Review questions

Chapter 1

What is Git and what does GitHub provide on top of Git?
Name the essential user interface components of VS Code.
What are the three types of cell in a Jupyter Notebook?
What is the most common pitfall when working with Jupyter Notebooks?

Chapter 2

Define quantitative values and qualitative. What is the difference between continuous and discrete quantitative data?
Name three types of qualitative data.
Define pandas series and give some examples of series.
Define pandas dataframes and discuss some use cases.
Name two ways dataframes can be combined into a single one and provide some examples of the syntax.
Name three commonly encountered tasks in “data wrangling”.

Chapter 3

Section 3.1: Summary statistics

Define mean, variance, and standard deviation. How do variance and standard deviation differ in terms of units?
What is a z-score, and how is it calculated?
Why are z-scores considered to be dimensionless, and what advantage does this provide when comparing datasets?
Explain the difference between a population and a sample in statistics.
What is an unbiased estimator?
Describe the key conceptual difference between \(s_n\) and \(s_{n-1}\) for estimating population variance.
Define percentile (i. e., quantile), quartiles, and median.
Explain the difference between the sample median calculation for odd and even numbers of observations.
What does the interquartile range represent, and how is it calculated?
Discuss the potential advantage of using the median and IQR over the mean and standard deviation for summarizing a dataset.

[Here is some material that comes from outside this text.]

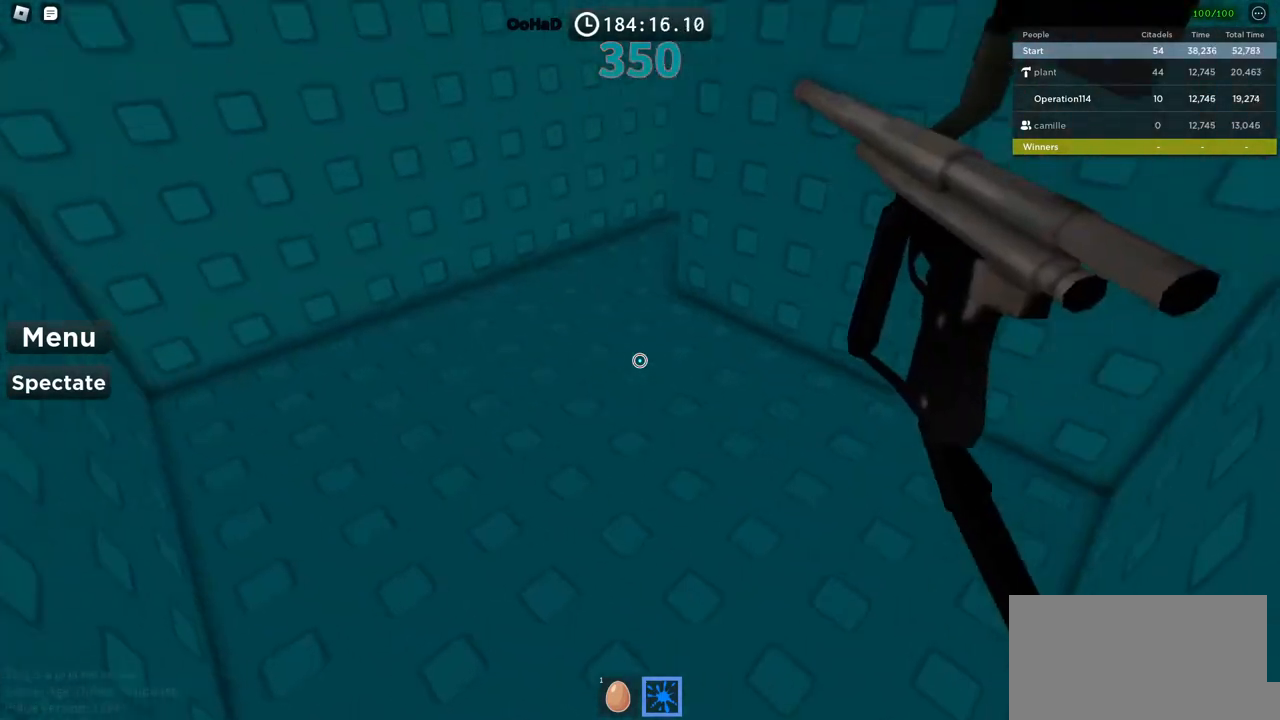
{"keys": ["a", "w"], "events": [[17, "w", "down"], [434, "a", "down"]]}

Section 3.2: Distributions

Define the cumulative distribution function (CDF) for a population. Explain why it is a nondecreasing function ranging between 0 and 1.
What is the CDF of a uniform distribution? How does it differ for discrete and continuous cases?
What is an empirical cumulative distribution function (ECDF)?
How does the shape of the ECDF change as the sample size increases?
Define the probability density function (PDF) and explain its relationship to the CDF.
Discuss the concept of a histogram and its normalization.
Describe formulas for computing the mean and variance of a continuous distribution from its PDF.
What are the mean and variance for a continuous uniform distribution over \([0, 1]\)?
What are the characteristics of a standard normal distribution?
How do the mean and variance of a normal distribution affect its PDF?
Discuss the 68-95-99.7 (empirical) rule in the context of the normal distribution.
What does kernel density estimation (KDE) do?

Section 3.4: Grouping

Why might it be useful to analyze data in groups defined by categorical values or other criteria?
What is a facet plot?
Describe the information conveyed by a box plot and a violin plot.
Describe how aggregation works with grouping in data analysis. What are some common aggregation functions?
Describe how transformation works with grouping in data analysis. What are some common aggregation functions?
What is the purpose of filtering in grouped data analysis?
Discuss the impact of standardizing data within groups versus across the entire dataset.

Section 3.5: Outliers

What is an informal definition of an outlier?
Why might outliers be of real interest in certain applications?
List some common reasons why outliers might appear in a dataset.
Provide an example where changing a single value in a dataset significantly affects the mean but not the median.
What is the Interquartile Range (IQR), and how is it calculated?
Describe how outliers are identified using the IQR method.
How are outliers represented in a box plot?
What are the criteria for considering values as outliers in a normal distribution based on standard deviation?
Discuss the potential impact of removing outliers on the analysis of a dataset. When might it be appropriate to remove outliers, and when might it be important to investigate them further?

Section 3.6: Correlation

Define correlation in the context of statistical analysis.
Why is it important to visually inspect data before calculating correlation coefficients?
Define covariance and explain its significance in measuring the relationship between two variables.
Why is covariance not always easy to interpret?
Explain the Pearson correlation coefficient and how it is calculated for both populations and samples.
What does a Pearson coefficient of -1, 0, and 1 signify?
How does the Pearson coefficient address the limitations of covariance?
Discuss how outliers can affect the Pearson correlation coefficient.
Provide an example where a single outlier significantly impacts the Pearson coefficient.
What is the Spearman correlation coefficient, and how does it differ from the Pearson coefficient?
How does the Spearman coefficient mitigate the impact of outliers?
Provide an example demonstrating the robustness of the Spearman coefficient against outliers.
Explain how correlation can be assessed when dealing with categorical variables.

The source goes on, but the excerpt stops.